Not satisfied with scamming foreigners in their own country the Turks also steal half of the island of Cyprus and fraudulently build houses on Greek Cypriot owned land and sell it to Brits and other foreigners who now stand to lose everything because the Greek Cypriots rightly want their land back.
And Turkey has the cheek to want to join the EU.


----------



## belgarath (Jul 15, 2011)

I'd say, at least they dont post nonsense in other country forums.

Joining the EU? No thanks, you can keep your precious union to yourselves, if you dont shatter it to pieces in a couple of years.

Speaking of property, what about Turkish cypriot property in the south?


----------



## Veronica (Apr 5, 2008)

belgarath said:


> I'd say, at least they dont post nonsense in other country forums.
> 
> Joining the EU? No thanks, you can keep your precious union to yourselves, if you dont shatter it to pieces in a couple of years.
> 
> Speaking of property, what about Turkish cypriot property in the south?


Turkish Cypriot property is protected by the government, no building is allowed on it and some turkish cypriot homes are rented to displaced Greek Cypriots and the rent kept in a fund to be paid to the property owners if they ever return to reclaim their property. I know of several displaced persons who rent such properties. They spend a lot of money upgrading them, they know they will never own them and may have to leave at any time if the Turksih Cypriots owners return desp;ite the fact that they themselves have lost their homes in the North.

In some cases Turkish Cypriot land has been used to build airports etc but they were compulsory purchased in the same way as Greek Cypriot land is and the money is kept in trust to be paid to the owners.
This is toally different to what has happened in the North where the illegal Turkish government has issued fraudulent title deeds on property which is owned by Greek Cypriots.


----------



## istcan (Mar 3, 2012)

vona62 said:


> If you own a foreign flagged yacht that remains in Turkey or Turk territorial waters be aware Turkey's Custom could and will confiscate it without due notice for an infraction of any law and dispose of it by auction, laws or rulings that Customs can and do change or introduce without notification.
> 
> Something to consider, if a yacht why not your house. I suspect the case in hand may have been an opportunistic one by a local who wanted the yatch and thru the introduction of a law affecting boatyards used the local Custom to achieve his ambition.


Hi,

There is nothing wrong with Turkish waters, if you want to avoid bad experiences then do not go to second or third class amateur boatbuilders. Many owners choose them because they are dirt cheap but when they do so they should not expect the standards of a first class establishment. 

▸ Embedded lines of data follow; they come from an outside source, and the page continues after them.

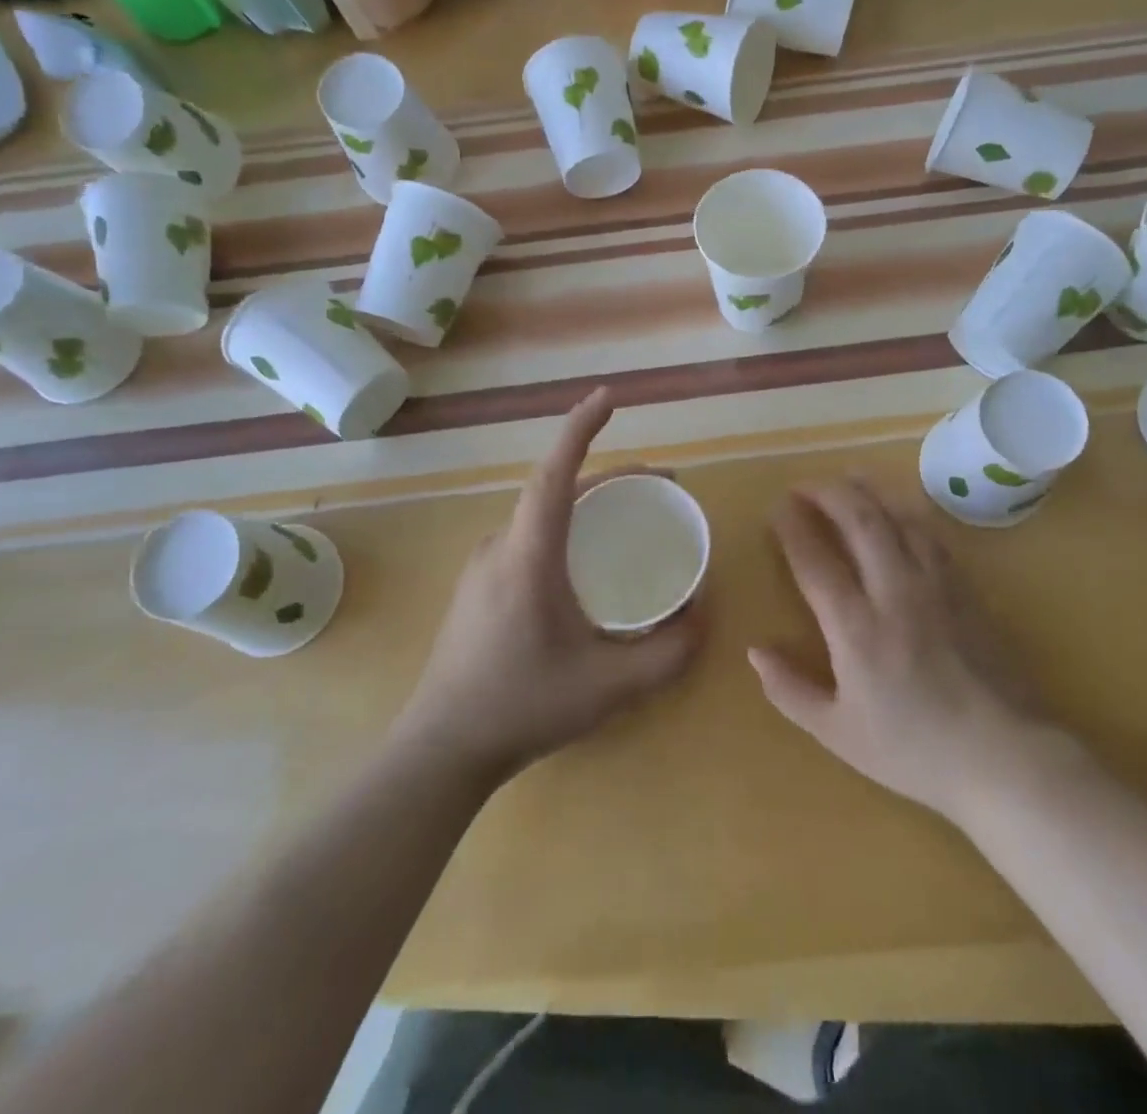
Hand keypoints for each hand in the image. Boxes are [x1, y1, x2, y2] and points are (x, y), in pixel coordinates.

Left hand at [397, 389, 705, 784]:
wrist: (441, 748)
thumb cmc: (523, 707)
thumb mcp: (610, 686)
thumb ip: (668, 653)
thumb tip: (704, 615)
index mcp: (529, 555)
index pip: (555, 474)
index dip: (581, 428)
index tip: (609, 397)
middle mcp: (502, 546)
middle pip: (556, 489)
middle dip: (611, 475)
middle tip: (661, 487)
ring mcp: (484, 565)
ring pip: (541, 513)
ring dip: (587, 502)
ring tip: (632, 517)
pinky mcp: (479, 585)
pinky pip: (529, 536)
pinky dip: (567, 527)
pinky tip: (588, 561)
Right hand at [748, 479, 1046, 821]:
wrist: (1003, 757)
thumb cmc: (914, 751)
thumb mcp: (838, 733)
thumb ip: (790, 691)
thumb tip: (755, 651)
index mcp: (856, 628)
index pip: (815, 560)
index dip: (792, 527)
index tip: (777, 507)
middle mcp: (894, 592)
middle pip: (860, 520)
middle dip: (828, 493)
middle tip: (806, 485)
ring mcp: (936, 585)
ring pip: (899, 518)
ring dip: (869, 491)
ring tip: (848, 478)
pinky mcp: (966, 589)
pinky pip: (932, 535)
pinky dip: (907, 512)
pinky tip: (899, 509)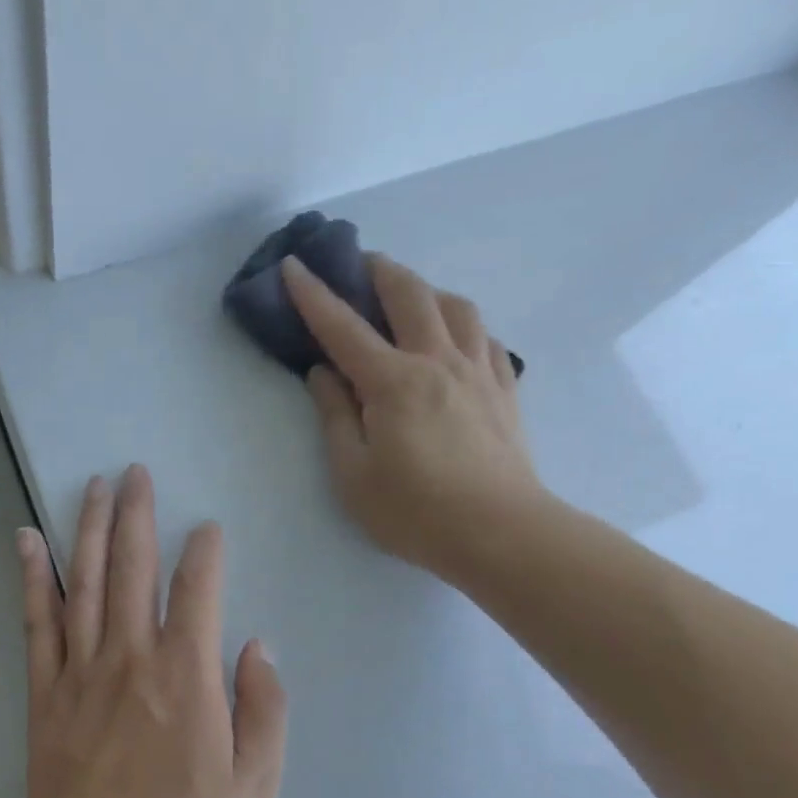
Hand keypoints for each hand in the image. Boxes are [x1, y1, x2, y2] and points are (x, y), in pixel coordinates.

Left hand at [15, 467, 286, 797]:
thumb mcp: (254, 788)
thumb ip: (264, 709)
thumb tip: (256, 646)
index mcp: (186, 676)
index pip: (197, 589)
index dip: (204, 552)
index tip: (207, 527)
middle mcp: (131, 657)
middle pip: (134, 568)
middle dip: (137, 514)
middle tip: (135, 472)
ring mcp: (81, 671)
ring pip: (85, 581)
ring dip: (89, 528)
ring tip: (94, 486)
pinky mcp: (45, 692)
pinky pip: (37, 622)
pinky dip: (32, 577)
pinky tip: (27, 540)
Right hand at [282, 252, 543, 578]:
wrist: (502, 534)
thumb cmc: (415, 511)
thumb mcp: (353, 474)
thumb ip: (335, 416)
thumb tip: (322, 373)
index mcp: (393, 382)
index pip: (343, 327)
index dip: (313, 294)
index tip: (293, 264)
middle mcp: (437, 362)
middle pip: (409, 295)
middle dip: (378, 271)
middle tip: (358, 263)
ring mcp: (478, 372)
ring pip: (456, 307)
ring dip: (426, 290)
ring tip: (409, 297)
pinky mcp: (504, 390)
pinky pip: (485, 338)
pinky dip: (463, 325)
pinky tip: (456, 337)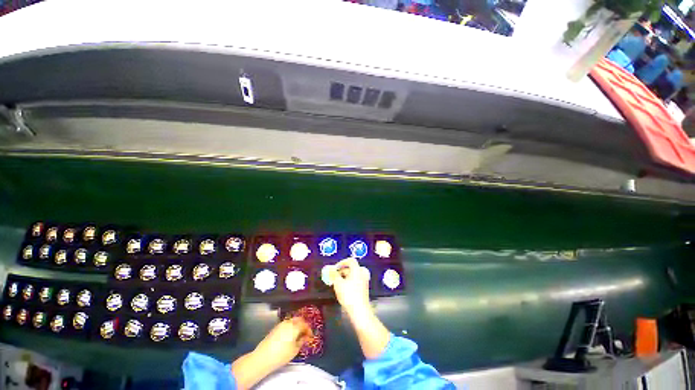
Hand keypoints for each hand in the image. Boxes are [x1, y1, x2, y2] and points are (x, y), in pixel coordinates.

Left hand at [254, 317, 312, 367]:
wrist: (263, 357)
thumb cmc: (281, 355)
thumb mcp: (295, 350)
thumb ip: (301, 341)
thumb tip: (304, 337)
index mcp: (295, 327)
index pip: (305, 325)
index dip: (309, 330)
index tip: (310, 336)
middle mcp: (288, 322)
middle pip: (299, 319)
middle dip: (303, 325)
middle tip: (305, 333)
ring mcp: (281, 324)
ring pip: (292, 321)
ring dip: (296, 325)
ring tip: (297, 335)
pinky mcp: (275, 328)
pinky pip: (286, 324)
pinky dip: (290, 327)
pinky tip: (289, 335)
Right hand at [330, 257, 371, 317]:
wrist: (359, 311)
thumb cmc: (349, 295)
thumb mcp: (338, 283)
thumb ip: (334, 274)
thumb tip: (330, 269)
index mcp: (357, 269)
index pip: (350, 260)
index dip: (342, 262)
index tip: (335, 268)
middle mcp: (362, 273)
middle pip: (351, 267)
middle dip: (342, 271)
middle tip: (334, 276)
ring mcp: (364, 280)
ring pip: (353, 274)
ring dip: (345, 276)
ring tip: (337, 283)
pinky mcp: (364, 288)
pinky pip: (356, 280)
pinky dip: (349, 281)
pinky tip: (343, 288)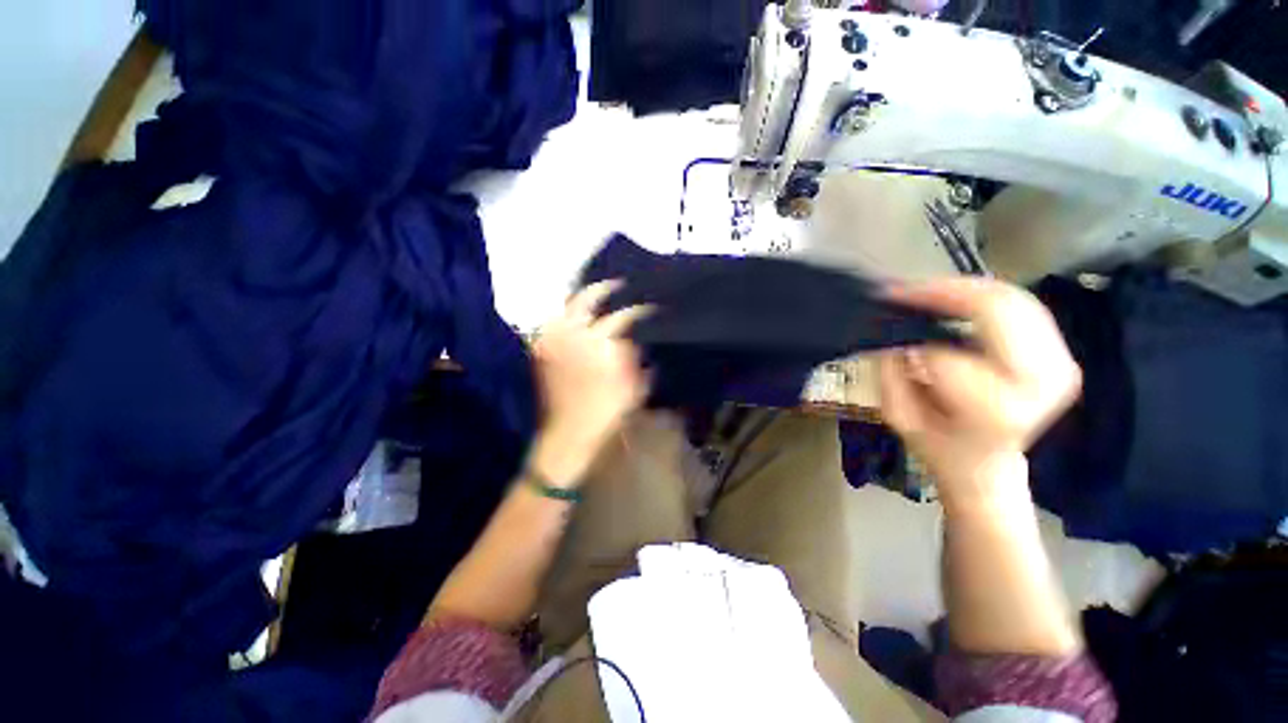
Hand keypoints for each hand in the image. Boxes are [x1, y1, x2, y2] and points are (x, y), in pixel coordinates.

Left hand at [529, 282, 650, 485]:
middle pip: (588, 298)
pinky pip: (553, 323)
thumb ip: (635, 357)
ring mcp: (554, 340)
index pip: (623, 315)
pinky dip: (567, 315)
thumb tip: (634, 338)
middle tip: (619, 285)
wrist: (569, 435)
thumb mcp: (634, 387)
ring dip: (583, 298)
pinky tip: (578, 317)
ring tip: (598, 297)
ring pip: (567, 306)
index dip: (639, 310)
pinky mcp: (542, 349)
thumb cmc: (607, 414)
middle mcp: (574, 335)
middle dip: (605, 288)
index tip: (649, 308)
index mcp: (601, 344)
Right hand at [878, 278, 1080, 510]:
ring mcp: (1059, 365)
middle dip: (942, 291)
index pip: (944, 354)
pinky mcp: (1061, 355)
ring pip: (1013, 299)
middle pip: (996, 308)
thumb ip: (892, 373)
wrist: (987, 463)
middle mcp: (1039, 381)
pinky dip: (987, 296)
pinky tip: (956, 299)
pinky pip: (1024, 306)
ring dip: (963, 289)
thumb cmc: (939, 444)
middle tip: (902, 290)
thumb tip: (895, 333)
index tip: (885, 319)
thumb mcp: (898, 415)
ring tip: (924, 292)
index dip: (911, 336)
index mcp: (996, 408)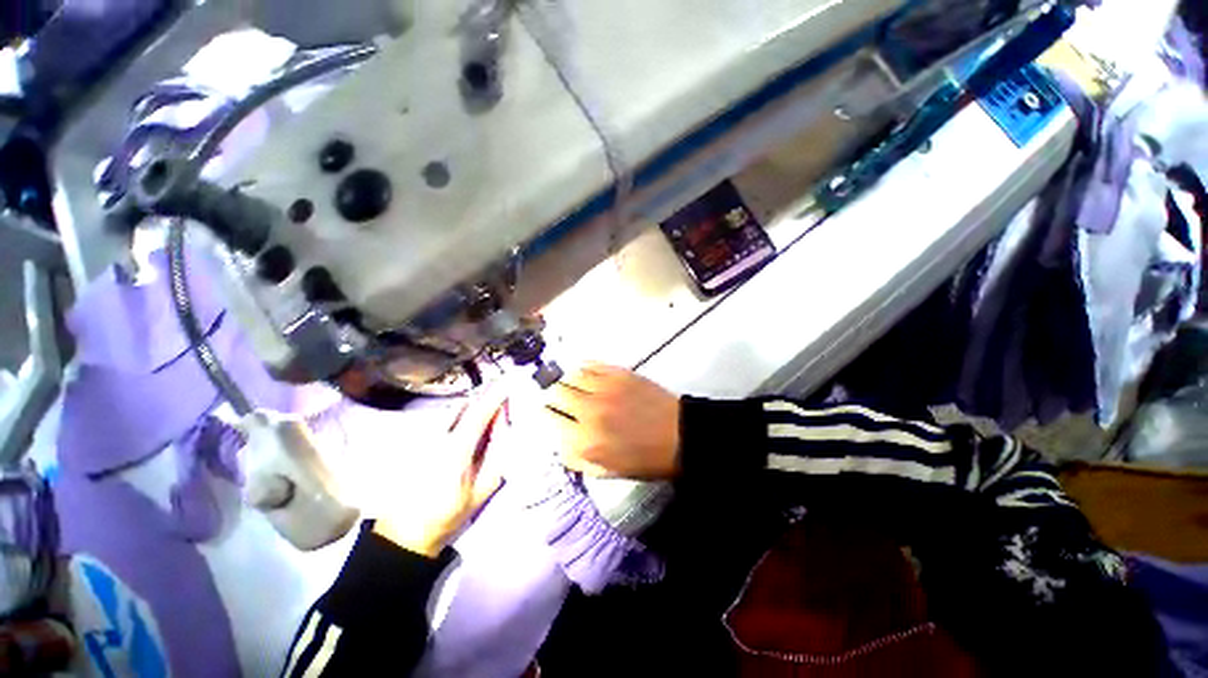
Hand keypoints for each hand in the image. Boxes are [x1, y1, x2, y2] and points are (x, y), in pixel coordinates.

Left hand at [373, 387, 507, 556]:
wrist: (406, 532)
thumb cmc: (450, 512)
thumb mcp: (485, 486)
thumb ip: (498, 450)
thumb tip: (504, 420)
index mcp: (456, 450)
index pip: (479, 412)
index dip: (495, 394)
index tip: (509, 380)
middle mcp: (437, 437)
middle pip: (466, 406)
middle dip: (486, 396)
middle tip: (504, 390)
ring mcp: (423, 437)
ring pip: (454, 410)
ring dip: (474, 404)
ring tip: (490, 406)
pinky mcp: (416, 440)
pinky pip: (445, 418)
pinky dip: (462, 414)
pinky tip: (470, 424)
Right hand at [538, 363, 681, 479]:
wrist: (679, 436)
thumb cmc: (644, 459)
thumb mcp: (606, 471)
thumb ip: (576, 457)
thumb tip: (560, 439)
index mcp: (585, 440)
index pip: (550, 418)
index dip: (547, 413)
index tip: (549, 411)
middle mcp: (589, 411)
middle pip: (556, 392)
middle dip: (553, 395)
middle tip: (558, 397)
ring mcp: (604, 389)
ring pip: (570, 375)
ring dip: (567, 380)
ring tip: (571, 384)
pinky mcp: (618, 373)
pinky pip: (590, 364)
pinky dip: (583, 368)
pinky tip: (585, 373)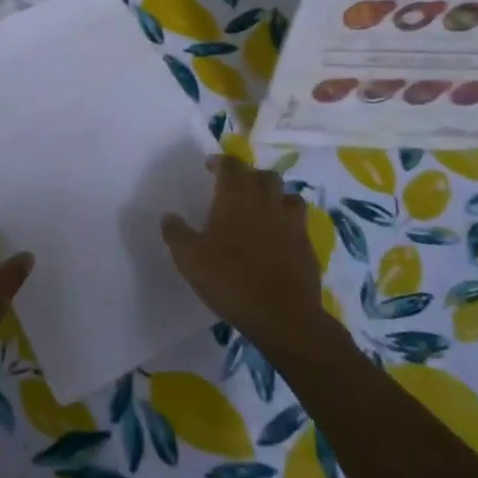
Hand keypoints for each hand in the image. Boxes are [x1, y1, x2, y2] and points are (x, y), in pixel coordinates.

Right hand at [163, 155, 325, 357]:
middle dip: (250, 176)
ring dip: (275, 197)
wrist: (283, 316)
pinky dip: (288, 224)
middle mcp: (267, 202)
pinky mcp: (308, 247)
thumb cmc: (230, 279)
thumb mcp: (189, 259)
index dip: (221, 162)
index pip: (231, 165)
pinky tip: (278, 239)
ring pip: (288, 196)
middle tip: (236, 188)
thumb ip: (176, 233)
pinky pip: (299, 224)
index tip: (211, 166)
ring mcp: (292, 223)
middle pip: (264, 175)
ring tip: (263, 209)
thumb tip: (168, 216)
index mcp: (236, 197)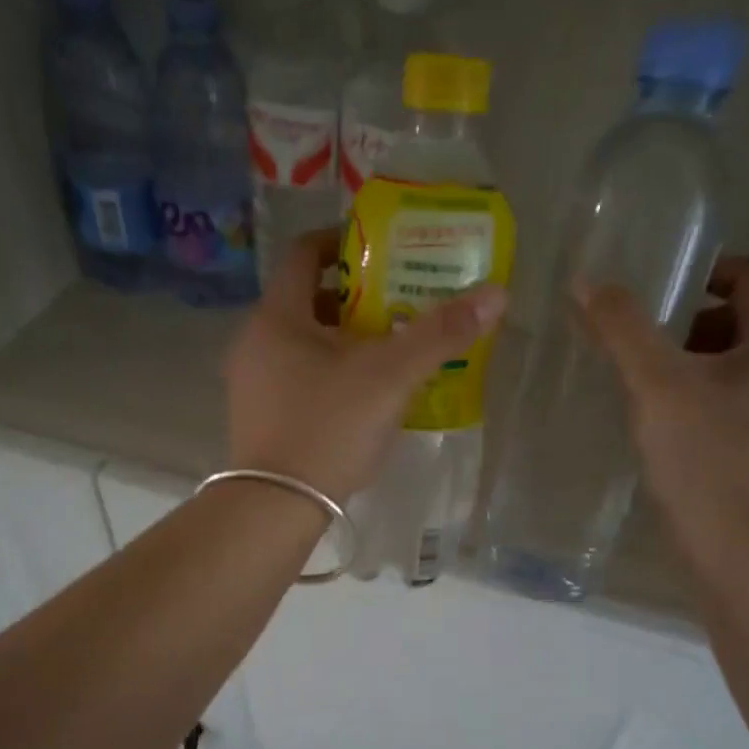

The Maltese Falcon was built in Turkey, there are so many proper boatyards building not just boats and yachts such as 100+ feet Oyster series and larger superyachts but advanced warships with low radar signatures. 

If you want to avoid a TCG fine then if they visit your boat show them your bilge. When they see a clean bilge, they walk away. The family mentioned appears to be very unlucky. I feel sorry for them but they should have filed a lawsuit when the sample was lost. In such cases, all around the world, the best is to contact a lawyer asap. Such a person could easily be found through an agency.

I've been sailing in Turkey for over 10 years with no problems at all.


----------



## istcan (Mar 3, 2012)

Veronica said:


> Not satisfied with scamming foreigners in their own country the Turks also steal half of the island of Cyprus and fraudulently build houses on Greek Cypriot owned land and sell it to Brits and other foreigners who now stand to lose everything because the Greek Cypriots rightly want their land back.
> And Turkey has the cheek to want to join the EU.


:clap2: You just won the right-on-the-topic-response award :clap2:

Why did Greek Cypriots attack Turkish Cypriots in late 60s, early 70s ? When you start killing a population and they seperate the island to try to protect themselves, they then become thieves ? Hmmm, the perfect combination of good will and smart thinking.

And in response to your unsubstantiated claim that Turks scamming foreigners, kindly wake up and see that your overlord Greece scammed the whole world with gov bonds as well as south cyprus being a major money-laundering location.

If foreigners were scammed as you claimed, Turkey would not attract an enormous amount of foreign investment. Nowadays Greeks also put their money and boats in Turkey as they are afraid of their own government and taxman. You don't do much thinking before talking, do you ?


----------